“Manipulação na internet por meio do uso de dados”, professor alagoano comenta tema da redação do ENEM 2018



O tema da redação do ENEM 2018 já foi liberado pelo INEP e tratou da manipulação de dados das pessoas na internet. O Cada Minuto ouviu o professor de redação Luiz André Medeiros, responsável pelo aluno nota mil de Alagoas no ano passado Alan Nabor, sobre a importância do tema. Na análise do professor do curso preparatório Saber em Debate, o tema fugiu das polêmicas políticas e também, depois de vários anos, das situações de hipossuficientes que eram as maiores apostas desse ano.

Para Luiz André, a utilização massiva de dados pessoais por organismos estatais e privados, a partir de avançadas tecnologias da informação, apresenta novos desafios ao direito à privacidade. A combinação de diversas técnicas automatizadas permite a obtenção de informações sensíveis sobre os cidadãos, que passam a fundamentar a tomada de decisões econômicas, políticas e sociais. A análise do tratamento de dados pessoais no âmbito dessa relação deve considerar de forma prioritária a vulnerabilidade do usuário\consumidor nesse processo.

Luiz André afirma que o aluno deveria ter usado seu repertório sociocultural através das Visões Universalistas ao trazer argumentos sociológicos que definam a ideia de que com os avanços da tecnologia da informação ocorridos, “fala-se por toda parte sobre a “morte da privacidade”, expressão que visa demonstrar a impossibilidade de se preservarem fatos e elementos da esfera privada diante do enorme fluxo informacional proporcionado pelas novas tecnologias”.

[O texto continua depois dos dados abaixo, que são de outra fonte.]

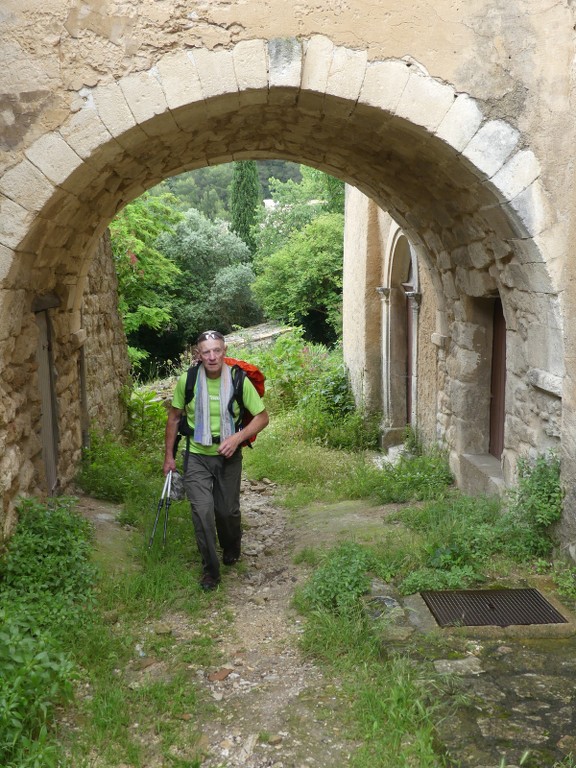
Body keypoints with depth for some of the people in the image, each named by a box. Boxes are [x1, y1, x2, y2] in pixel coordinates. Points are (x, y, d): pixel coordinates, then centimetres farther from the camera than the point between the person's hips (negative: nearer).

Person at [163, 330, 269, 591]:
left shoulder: (239, 380, -14)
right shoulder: (187, 381, -11)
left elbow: (262, 417, -6)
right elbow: (174, 417, 3)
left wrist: (237, 438, -20)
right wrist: (169, 456, 5)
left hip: (228, 457, 0)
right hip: (197, 456, 0)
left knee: (228, 510, 12)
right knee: (202, 510, -10)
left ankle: (231, 549, 44)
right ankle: (210, 570, 7)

“Sabe-se que há séculos o controle de informações pelas instituições sociais, tais como a Igreja e o Estado, esteve associado ao controle do poder na sociedade. No entanto, a partir de meados do século XX, o desenvolvimento tecnológico acarretou a intensificação dos fluxos de informação de uma forma nunca antes vista o que levou à denominação da sociedade atual como sociedade da informação”.

O professor destacou a utilização da visão do sociólogo espanhol Manuel Castells, ao defender que está em curso uma verdadeira revolução tecnológica, cujo núcleo se refere às tecnologias da informação, processamento e comunicação. Segundo ele, a sociedade que emerge dessa revolução tecnológica é a “sociedade em rede”, que se caracteriza não pela centralidade de conhecimentos e informação, mas pela “aplicação desses conhecimentos e dessa informação para a geração de conhecimentos e de dispositivos de processamento/comunicação da informação, em um ciclo de realimentação cumulativo entre a inovação e seu uso”.

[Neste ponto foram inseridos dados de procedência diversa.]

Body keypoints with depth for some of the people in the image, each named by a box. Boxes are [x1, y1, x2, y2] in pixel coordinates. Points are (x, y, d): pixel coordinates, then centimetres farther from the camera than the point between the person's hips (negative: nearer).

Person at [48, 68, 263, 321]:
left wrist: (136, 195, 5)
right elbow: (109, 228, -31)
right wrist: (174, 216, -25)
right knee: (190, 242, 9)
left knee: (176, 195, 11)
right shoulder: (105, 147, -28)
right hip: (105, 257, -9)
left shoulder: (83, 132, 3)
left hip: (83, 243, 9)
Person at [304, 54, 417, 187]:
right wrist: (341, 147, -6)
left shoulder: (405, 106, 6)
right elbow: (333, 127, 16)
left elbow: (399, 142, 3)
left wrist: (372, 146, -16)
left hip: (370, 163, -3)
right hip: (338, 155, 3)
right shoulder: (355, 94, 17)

Isso significa que essa nova tecnologia da informação tem uma capacidade ininterrupta de difusão, na medida em que os próprios usuários dela se apropriam, redefinindo-a. Porém, o professor destaca que o aluno tem os textos motivadores para ter seu direcionamento. “Vamos aguardar os motivadores para perceber qual foi o direcionamento proposto pelo INEP.”

Duração

Os estudantes têm 5h30 para fazer o primeiro dia de provas do Enem 2018. Aqueles que solicitaram durante as inscrições e têm direito a tempo adicional terão uma hora a mais para concluir. Já os deficientes auditivos e surdos que optaram fazer a Videoprova Traduzida em Libras terão duas horas a mais de prova.

Além da redação, ao todo são 90 questões, sendo 45 de linguagens e outras 45 de ciências humanas.
Veja os temas da redação de edições anteriores do Enem, desde que foi reformulado, em 2009:

Enem 2009: O indivíduo frente à ética nacional

Enem 2010: O trabalho na construção da dignidade humana

Enem 2011: Viver em rede no século XXI: Os limites entre o público e o privado

Enem 2012: O movimento imigratório para o Brasil no século XXI

Enem 2013: Efeitos da implantação da Lei Seca no Brasil

Enem 2014: Publicidade infantil em questão no Brasil

Enem 2015: A persistência da violência contra a mulher na sociedade brasileira

Enem 2016: Caminhos para combater a intolerância religiosa no Brasil e Caminhos para combater o racismo no Brasil - Neste ano houve duas aplicações do exame

Enem 2017: Desafios para formação educacional de surdos no Brasil.